Problems to work on:
A - Rewrite the piece on two views of America from "Two Views Of" up to and including "reasoned calculations. ...", putting "fool’s errand" in place of "mug’s game".
B - Write the next part of the piece on two views of America, beginning after its final sentence.

Passage to read:
Two Views Of America--And Hope
There are a lot of disturbing things happening these days, and we can't help but be immersed in them. It's the man bites dog stuff that gets covered. I've been talking about the same stuff, too, and will be doing more of that today. So, I thought I'd lead off the day on a somewhat upbeat note, by quoting Roger Kimball:
The Democrats own the anarchy they have unleashed and abetted
In most cases, prediction in politics is a mug’s game. ... There are just too many future unknowns that can intrude and spoil your carefully reasoned calculations. ...
Which is why I hesitate to leap from the Democratic and Republican conventions that just ended to the natural prediction that Donald Trump is likely to win in something approaching a landslide. Were the election held right now, today, I believe that he would win with a commanding margin, far beyond the margin of fraud or (as a lawyer friend likes to put it) beyond any margin of litigation. But November 3 is still some 60 days off. And the party that brought us the Robert Mueller entertainment, the Ukrainian telephone call distraction, the party that managed to weaponize a novel virus developed by China and deploy it against President Trump, and then encourage its proxies to riot and scream that everyone (except themselves) was racist — well, such a party is essentially unaccountable. Who knows what they will do next? Lincoln’s words, quoted by Ben Carson in his masterly speech last night, are to the point. ‘Your purpose,’ said Lincoln in 1860, ‘is that you will destroy the government, unless you be allowed to construe and enforce the Constitution as you please, on all points in dispute between you and us. You will rule or ruin in all events.’ Now as then, the opponents of the President are not engaged in politics but the sedition that follows when politics fails.

Entries supplied:
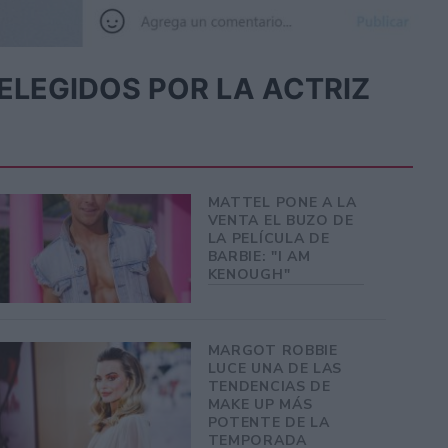
ELEGIDOS POR LA ACTRIZ
MATTEL PONE A LA
VENTA EL BUZO DE
LA PELÍCULA DE
BARBIE: "I AM
KENOUGH"
MARGOT ROBBIE
LUCE UNA DE LAS
TENDENCIAS DE
MAKE UP MÁS
POTENTE DE LA
TEMPORADA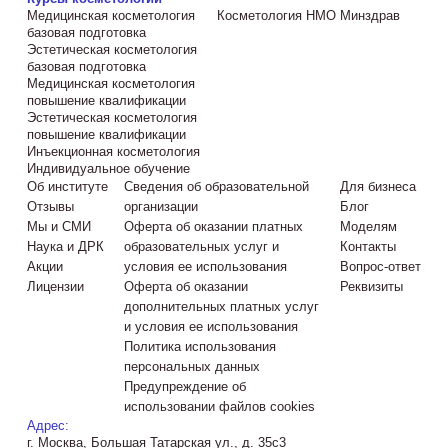
Медицинская косметология
Косметология НМО Минздрав
базовая подготовка
Эстетическая косметология
базовая подготовка
Медицинская косметология
повышение квалификации
Эстетическая косметология
повышение квалификации
Инъекционная косметология
Индивидуальное обучение
Об институте
Сведения об образовательной
Для бизнеса
Отзывы
организации
Блог
Мы и СМИ
Оферта об оказании платных
Моделям
Наука и ДРК
образовательных услуг и
Контакты
Акции
условия ее использования
Вопрос-ответ
Лицензии
Оферта об оказании
Реквизиты
дополнительных платных услуг
и условия ее использования
Политика использования
персональных данных
Предупреждение об
использовании файлов cookies
Адрес:
г. Москва, Большая Татарская ул., д. 35с3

Answers for the tasks:
A -
Two Views Of America--And Hope
There are a lot of disturbing things happening these days, and we can't help but be immersed in them. It's the man bites dog stuff that gets covered. I've been talking about the same stuff, too, and will be doing more of that today. So, I thought I'd lead off the day on a somewhat upbeat note, by quoting Roger Kimball:
The Democrats own the anarchy they have unleashed and abetted
In most cases, prediction in politics is a fool’s errand. ... There are just too many future unknowns that can intrude and spoil your carefully reasoned calculations. ...

B -
...
In a way, Trump’s observation that ‘Americans build their future, we don’t tear down our past’ epitomized the essential difference between Trump’s vision and that of the Democrats. As I say, political prediction is a mug’s game, and I won’t venture one now. I will say, however, that this election will be, and will be seen to be, between two sharply different ideas of America. One sees America as the sinful impediment to human flourishing whose only hope, as Joe Biden (echoing Barack Obama) put it, lies in being ‘fundamentally transformed’. The other holds up the country as a land of hope and opportunity, ‘the last best hope of earth’ (Lincoln one final time). My sense is that an overwhelming majority of people prefer the latter to the former, especially as the Democrats have been courteous enough to demonstrate what ‘fundamental transformation’ is likely to look like on the streets of Portland, Chicago, Minneapolis, Kenosha, DC, St Louis and elsewhere across the country. The Democrats own the anarchy they have unleashed and abetted. People almost never embrace anarchy. Ergo, Donald Trump is likely to win. I offer that not as a prediction, merely a confidence.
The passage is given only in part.